Mouratoglou tells CNN that he has a similar approach to rebuilding a player’s psychological resilience as legendary football manager José Mourinho, who also appeared in the Netflix series.
“He said something like, ‘Soccer starts with the foot, continues with the heart and finishes with the head.’”
“The head is the most important … because if you don’t deeply believe that you can achieve something, you’re not going to go full. You’re going to go halfway. You’re going to find reasons not to do things. You’re going to find excuses,” Mouratoglou says.
“I think a big part of my job to help people, in this case Simona, believe in themselves and their ability to achieve what they want to,” he adds. “I always tell Simona how strong she is mentally because I really believe it.
“She made my job super easy, in a way, by being so open and trusting me so much.”
Partnership with Serena Williams
Mouratoglou is no stranger to reinventing players who have hit rock bottom.

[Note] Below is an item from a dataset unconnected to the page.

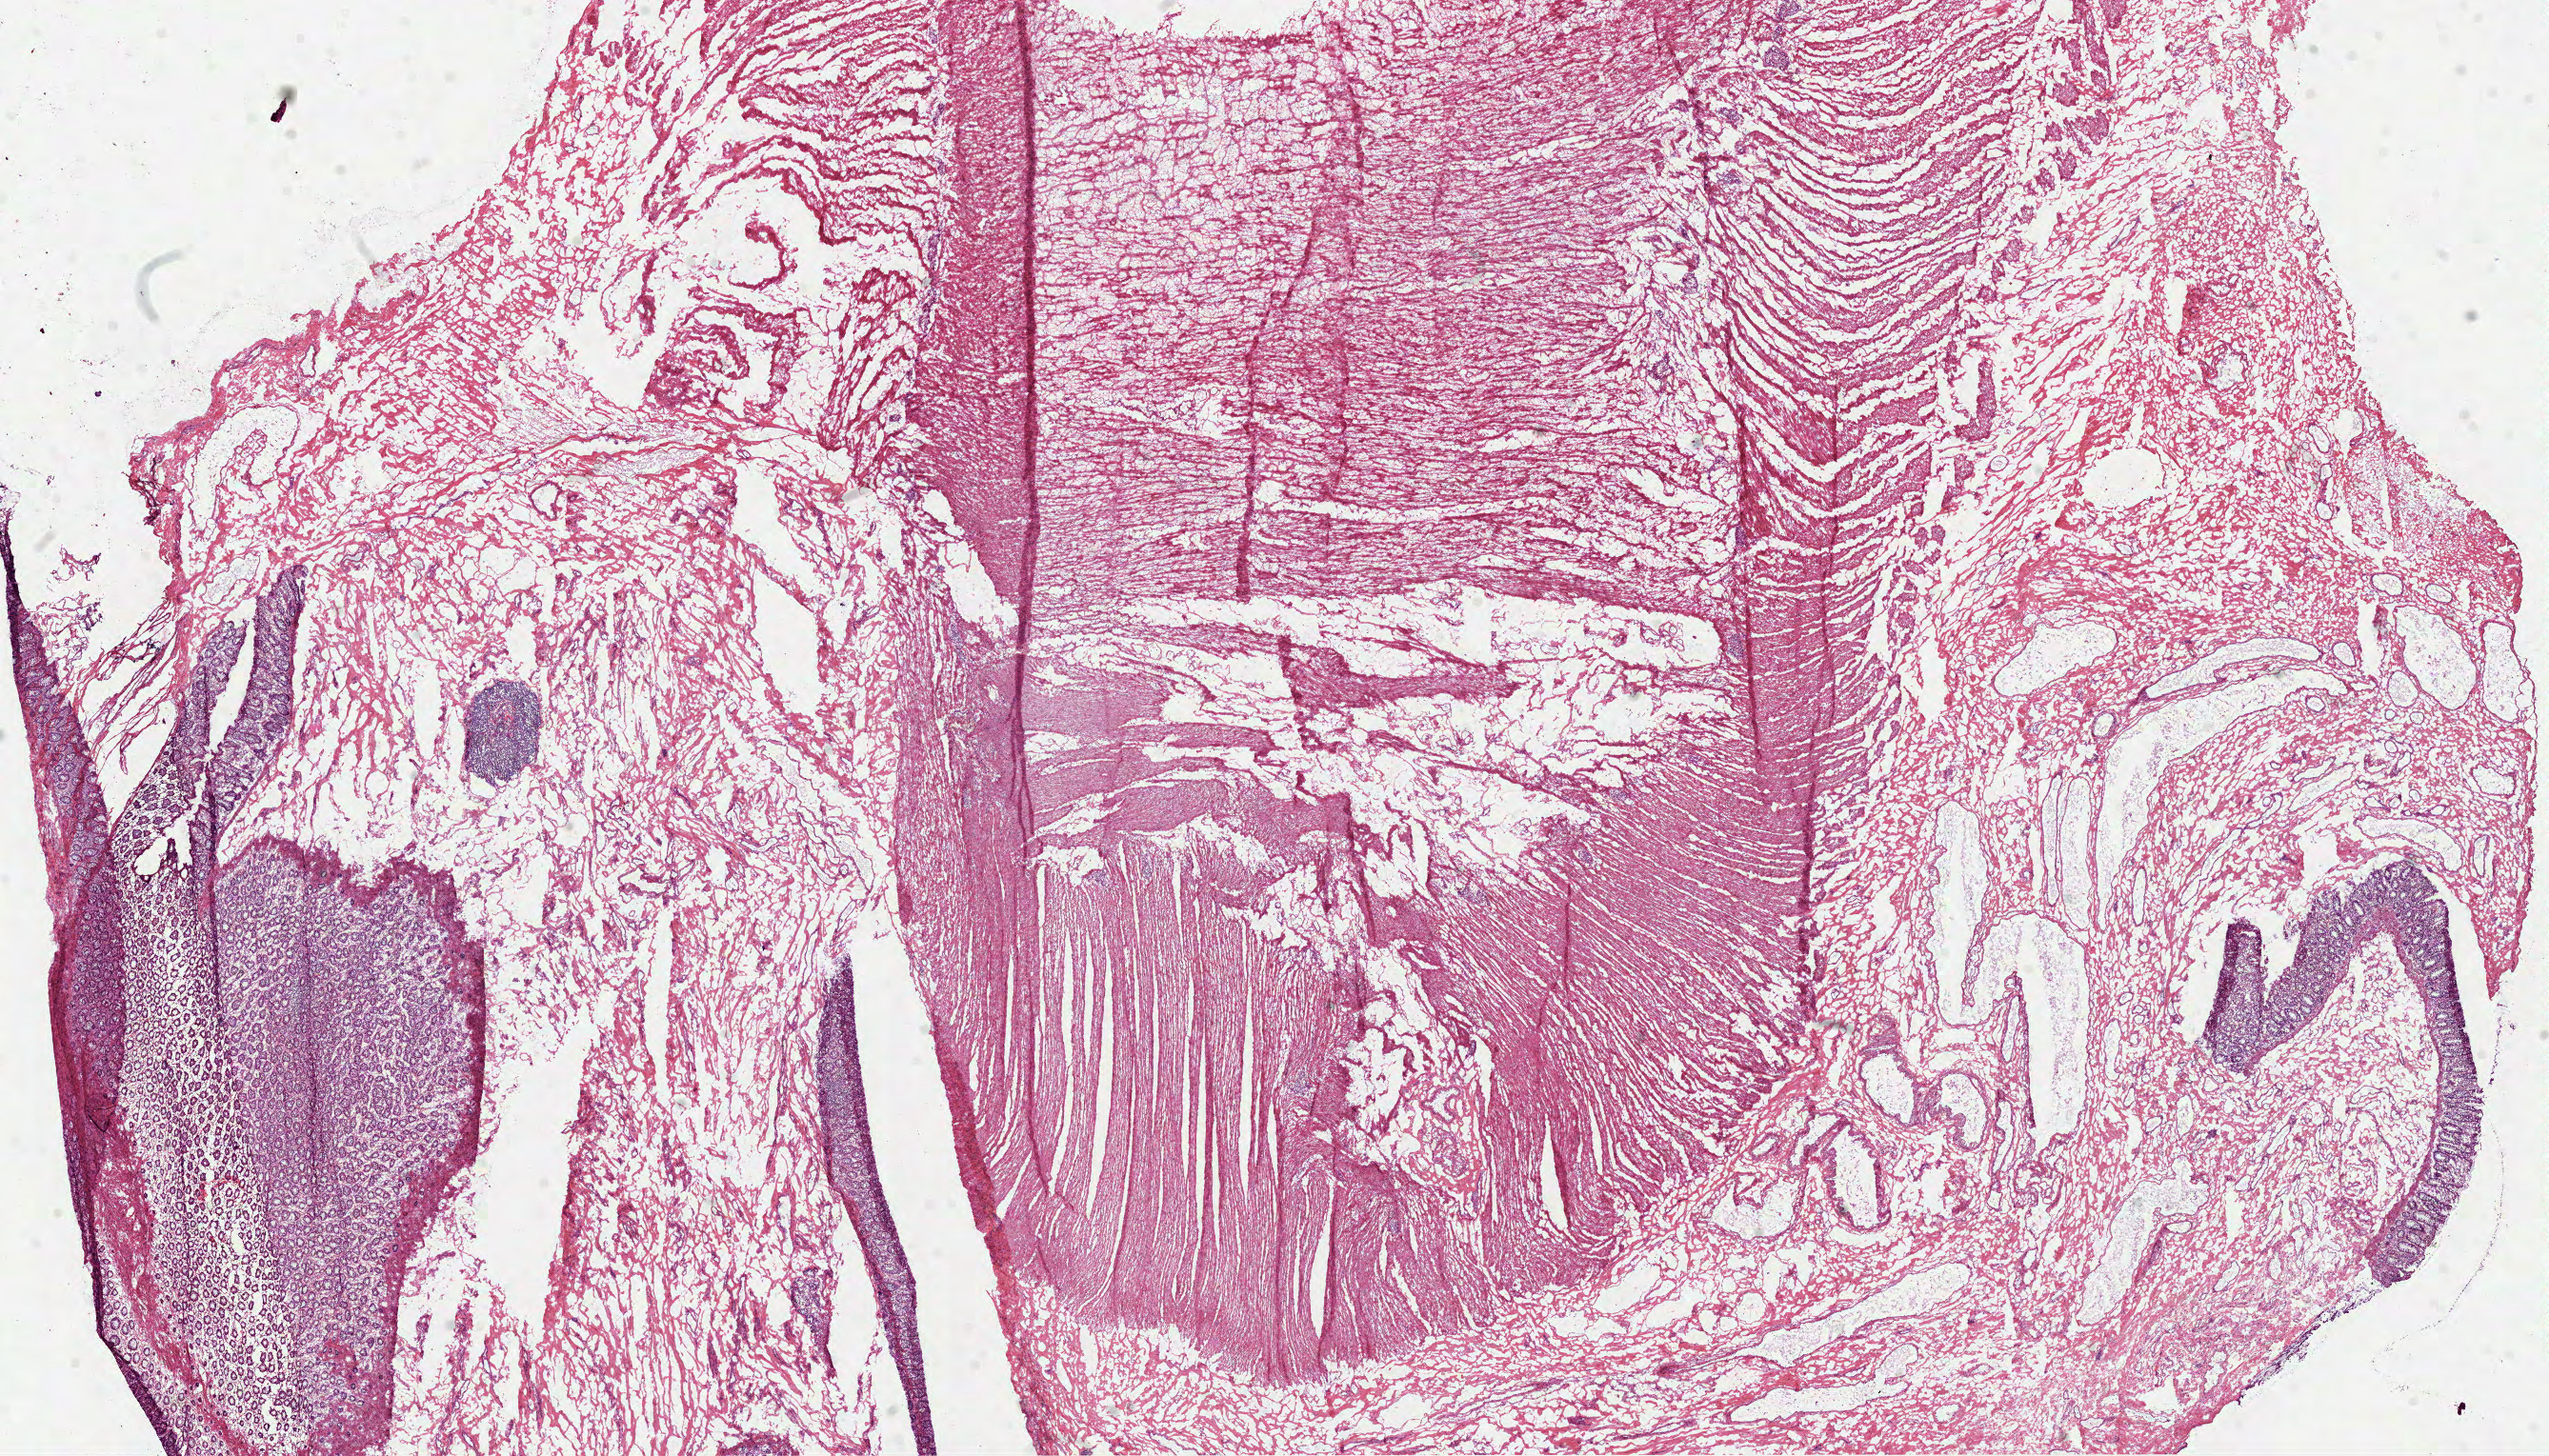
Whole-slide histology image, Hematoxylin and eosin (H&E) stained, shown as a low-resolution overview of the whole scanned area (about 21.6 x 12.3 mm, from a 40x scan). Frozen section from the top of the tissue portion. Colon, solid tissue normal (non-tumour tissue) sample. Male, age 77 years at initial diagnosis.
This section: solid tissue normal (non-tumour) sample from the same patient. Patient diagnosis: Adenocarcinoma, NOS (ascending colon).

In 2012 he approached a turning point in his career, when he started coaching Williams, who had just suffered an unprecedented defeat at Roland Garros to France’s Virginie Razzano. It was the first time in Williams’ career that she had lost in the first round of a major competition.
She was also in search of a grand slam victory, having gone for two years without winning a major.
Mouratoglou and Williams were dubbed the “Dynamic Duo” on tour and ended up tallying 10 grand slam victories together, as well as a women’s singles title at the London 2012 Olympics.
“I’m super proud with what we’ve done with Serena. Now, of course, I’m super thankful for those 10 years that were incredible,” Mouratoglou says. “She’s trusted me for 10 years, which is something that you don’t see very often in the tennis world.”
Williams has not played since she retired from her first-round Wimbledon match against Aliaksandra Sasnovich in June 2021, during which she sustained a leg injury.
“It’s not easy to tell someone you worked with for 10 years that you’re going to start something with someone else,” Mouratoglou adds. “It’s a 10-year relationship … where you share so many things and so many emotion and so many moments.”
‘I’m ready to give my best’
When Mouratoglou and Halep speak to CNN they’re prepping for Roland Garros, where the 30-year-old Romanian is scheduled to play against Croatia’s Ana Konjuh in the first round on Sunday.
Halep has fond memories of the French Open, having won her maiden grand slam title in Paris after beating Sloane Stephens in 2018.
“The French Open is my favorite grand slam,” she says. “I love the city. I feel great. I like the vibe. So everything gets together and I just feel great. It’s going to be a big challenge, this tournament, for me. I’m ready mentally. I’m ready to give my best.”
“I really thought I would be done by 30,” Halep says. “I was wrong.”
“I want to play few more years. I feel like I can,” she adds. “My body is okay. You know, I feel healthy. I feel that my energy level is high. So I don’t see any reason to stop now.”
However, there’s one player who could stand in the way of a third grand slam tittle for Halep.
Poland’s Iga Swiatek has had a meteoric rise to become world No. 1 over the past year.
In April, she clinched her fourth straight title of the 2022 season at the Stuttgart Open final, pushing her winning streak to 23 matches.
At just 20 years old, Swiatek has shown no sign of wavering. If she wins the French Open, she’ll equal Venus Williams’ record this millennium of 35 successive victories.
“For the last month, Iga has shown a lot of stability physically, mentally and tennis wise. She’s super solid in everything. That’s why she’s been winning so much. But I think everybody is beatable,” Mouratoglou says.
And Mouratoglou is confident that Halep’s mental fortitude could rival Swiatek.
“She’s also a great player, but what makes her special is the fact that she’s extremely strong mentally,” he says. “I feel that also she believes in herself and the combination can do wonders.”